*DATA FOR ANALYSIS*:

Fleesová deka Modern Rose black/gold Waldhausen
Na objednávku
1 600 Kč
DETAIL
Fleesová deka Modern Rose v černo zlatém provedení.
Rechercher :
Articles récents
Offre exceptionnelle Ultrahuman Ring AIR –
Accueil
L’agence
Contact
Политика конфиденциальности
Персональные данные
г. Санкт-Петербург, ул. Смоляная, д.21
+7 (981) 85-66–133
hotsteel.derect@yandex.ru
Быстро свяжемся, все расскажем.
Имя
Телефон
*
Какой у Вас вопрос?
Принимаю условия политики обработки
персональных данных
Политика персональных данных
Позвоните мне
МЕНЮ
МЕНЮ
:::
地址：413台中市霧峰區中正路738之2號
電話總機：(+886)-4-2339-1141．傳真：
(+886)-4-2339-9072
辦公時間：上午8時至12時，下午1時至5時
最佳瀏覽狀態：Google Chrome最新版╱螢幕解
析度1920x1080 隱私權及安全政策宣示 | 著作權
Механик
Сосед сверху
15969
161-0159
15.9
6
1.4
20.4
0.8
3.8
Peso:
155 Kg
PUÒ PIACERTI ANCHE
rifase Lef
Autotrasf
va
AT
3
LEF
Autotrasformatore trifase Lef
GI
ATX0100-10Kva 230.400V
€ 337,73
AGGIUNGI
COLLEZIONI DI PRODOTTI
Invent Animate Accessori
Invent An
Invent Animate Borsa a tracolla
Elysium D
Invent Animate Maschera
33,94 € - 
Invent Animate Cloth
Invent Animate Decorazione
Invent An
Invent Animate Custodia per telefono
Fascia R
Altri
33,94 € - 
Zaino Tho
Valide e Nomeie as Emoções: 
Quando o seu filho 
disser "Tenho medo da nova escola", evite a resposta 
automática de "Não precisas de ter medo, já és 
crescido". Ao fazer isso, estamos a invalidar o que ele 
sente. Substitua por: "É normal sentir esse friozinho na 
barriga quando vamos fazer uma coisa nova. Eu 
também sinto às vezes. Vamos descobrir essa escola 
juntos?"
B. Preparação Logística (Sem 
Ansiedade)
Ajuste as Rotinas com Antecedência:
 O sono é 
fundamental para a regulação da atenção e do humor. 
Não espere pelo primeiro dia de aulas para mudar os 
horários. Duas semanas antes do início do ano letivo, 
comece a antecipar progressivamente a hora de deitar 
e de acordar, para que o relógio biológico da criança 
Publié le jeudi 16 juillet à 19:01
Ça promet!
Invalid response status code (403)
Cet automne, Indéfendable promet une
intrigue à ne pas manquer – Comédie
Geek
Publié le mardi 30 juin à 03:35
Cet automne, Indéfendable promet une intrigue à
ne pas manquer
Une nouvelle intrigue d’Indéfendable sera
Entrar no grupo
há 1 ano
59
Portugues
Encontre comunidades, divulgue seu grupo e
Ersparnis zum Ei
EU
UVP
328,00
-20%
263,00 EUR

*WHAT NEEDS TO BE DONE*: Quote, without alteration, the final stretch of the entries: the line with "Publié le mardi 30 juin à 03:35" onward to the last line.

*TASK ANSWER*:
Publié le mardi 30 juin à 03:35
Cet automne, Indéfendable promet une intrigue à
ne pas manquer
Une nouvelle intrigue d’Indéfendable sera
Entrar no grupo
há 1 ano
59
Portugues
Encontre comunidades, divulgue seu grupo e
Ersparnis zum Ei
EU
UVP
328,00
-20%
263,00 EUR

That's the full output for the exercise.